##### TEXT SHOWN

Summary

This RFC proposes to add a new kind of pattern, the guard pattern. Like match arm guards, guard patterns restrict another pattern to match only if an expression evaluates to true. The syntax for guard patterns, pat if condition, is compatible with match arm guard syntax, so existing guards can be superceded by guard patterns without breakage.

Motivation

Guard patterns, unlike match arm guards, can be nested within other patterns. In particular, guard patterns nested within or-patterns can depend on the branch of the or-pattern being matched. This has the potential to simplify certain match expressions, and also enables the use of guards in other places where refutable patterns are acceptable. Furthermore, by moving the guard condition closer to the bindings upon which it depends, pattern behavior can be made more local.

Guide-level explanation

Guard patterns allow you to write guard expressions to decide whether or not something should match anywhere you can use a pattern, not just at the top level of match arms.

For example, imagine that you’re writing a function that decides whether a user has enough credit to buy an item. Regular users have to pay 100 credits, but premium subscribers get a 20% discount. You could implement this with a match expression as follows:

match user.subscription_plan() {
    Plan::Regular if user.credit() >= 100 => {
        // Complete the transaction.
    }
    Plan::Premium if user.credit() >= 80 => {
        // Complete the transaction.
    }
    _ => {
        // The user doesn't have enough credit, return an error message.
    }
}

But this isn’t great, because two of the match arms have exactly the same body. Instead, we can write

match user.subscription_plan() {
    (Plan::Regular if user.credit() >= 100) | (Plan::Premium if user.credit() >= 80) => {
        // Complete the transaction.
    }
    _ => {
        // The user doesn't have enough credit, return an error message.
    }
}

Now we have just one arm for a successful transaction, with an or-pattern combining the two arms we used to have. The two nested patterns are of the form

pattern if expr

This is a guard pattern. It matches a value if pattern (the pattern it wraps) matches that value, and expr evaluates to true. Like in match arm guards, expr can use values bound in pattern.

For New Users

For new users, guard patterns are better explained without reference to match arm guards. Instead, they can be explained by similar examples to the ones currently used for match arm guards, followed by an example showing that they can be nested within other patterns and used outside of match arms.

Reference-level explanation

Supersession of Match Arm Guards

Rather than being parsed as part of the match expression, guards in match arms will instead be parsed as a guard pattern. For this reason, the if pattern operator must have lower precedence than all other pattern operators.

That is,

// Let <=> denote equivalence of patterns.

##########
##### GIVEN DATA

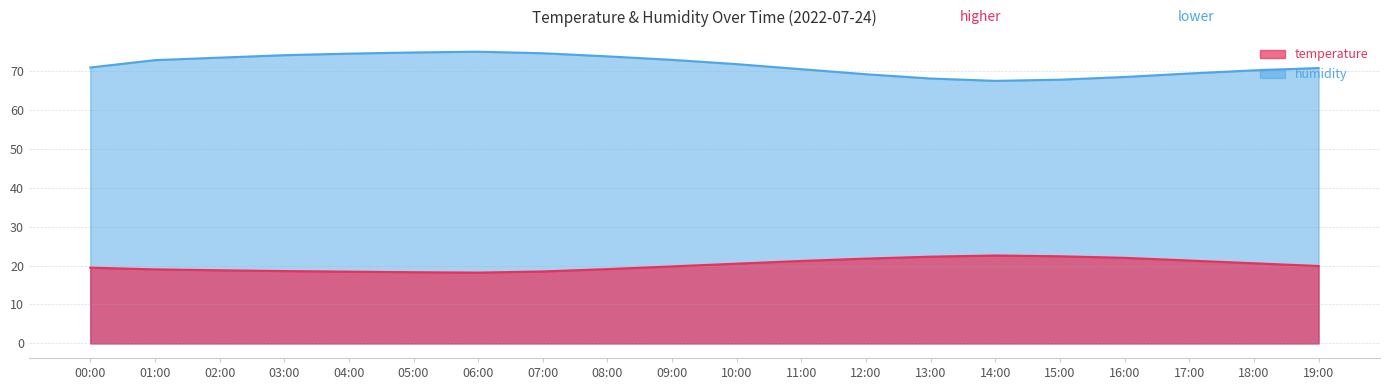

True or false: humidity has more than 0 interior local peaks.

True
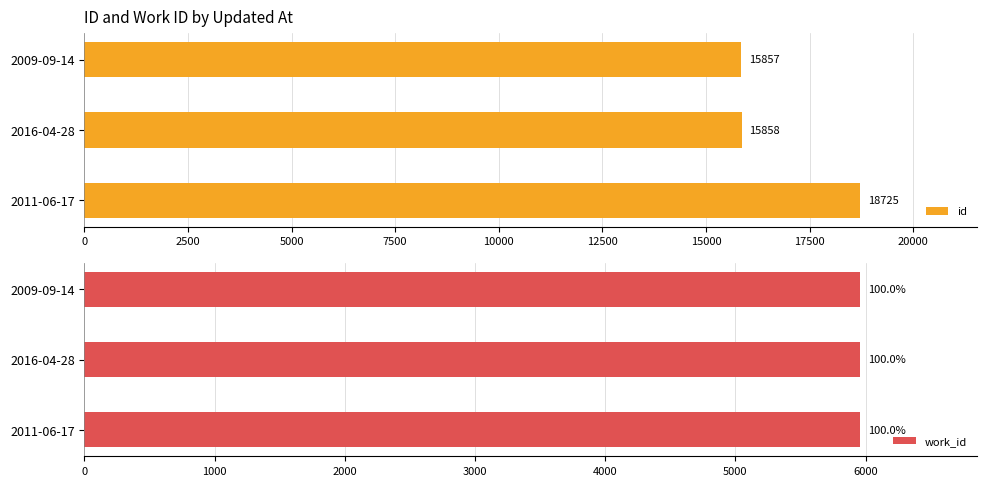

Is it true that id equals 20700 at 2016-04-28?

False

##########

* **TASKS TO CARRY OUT**
(1) List every section heading in the guard patterns RFC, in the order they appear.
(2) Copy the part of the guard patterns RFC between "Guide-level explanation" and "level of match arms.", inclusive, without changing a character.

* **SOLUTIONS BELOW**
(1)
Summary
Motivation
Guide-level explanation
For New Users
Reference-level explanation
Supersession of Match Arm Guards

(2)
Guide-level explanation

Guard patterns allow you to write guard expressions to decide whether or not something should match anywhere you can use a pattern, not just at the top level of match arms.